Pseudafroneta pallida
- Conservation status: Not Threatened (NZ TCS)

Scientific classification
- Domain: Eukaryota
- Kingdom: Animalia
- Phylum: Arthropoda
- Subphylum: Chelicerata
- Class: Arachnida
- Order: Araneae
- Infraorder: Araneomorphae
- Family: Linyphiidae
- Genus: Pseudafroneta
- Species: P. pallida
- Binomial name: Pseudafroneta pallida Blest, 1979

= Pseudafroneta pallida =

- Authority: Blest, 1979
- Conservation status: NT

Species of spider

Pseudafroneta pallida is a species of sheet weaver spider endemic to New Zealand.

==Taxonomy==
This species was described in 1979 by A.D Blest from male and female specimens.
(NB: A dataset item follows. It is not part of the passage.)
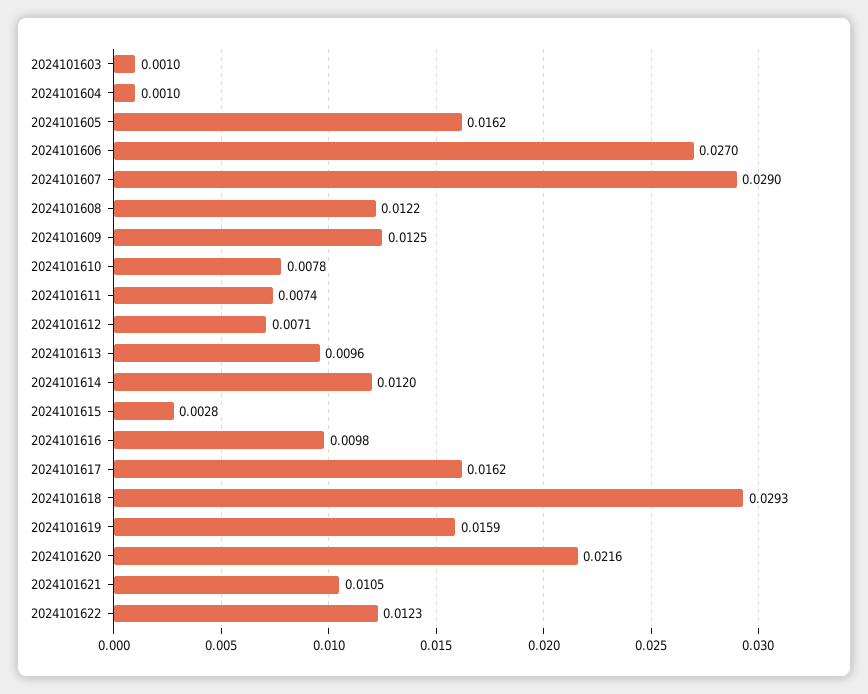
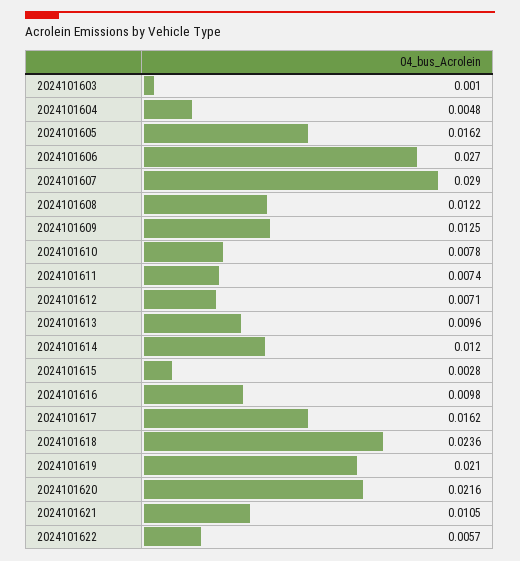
2024101604: 0.001 -> 0.0048
2024101618: 0.0293 -> 0.0236
2024101619: 0.0159 -> 0.021
2024101622: 0.0123 -> 0.0057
The holotype is stored in Otago Museum.

==Description==
The male is recorded at 2.4mm in length whereas the female is 2.32mm. The male has a yellow cephalothorax and yellow legs. The abdomen is grey with dark and pale markings. The female has different abdomen markings.

==Distribution==
This species is known from scattered localities throughout New Zealand.

==Conservation status==
Under the New Zealand Threat Classification System, this species is listed as "Not Threatened".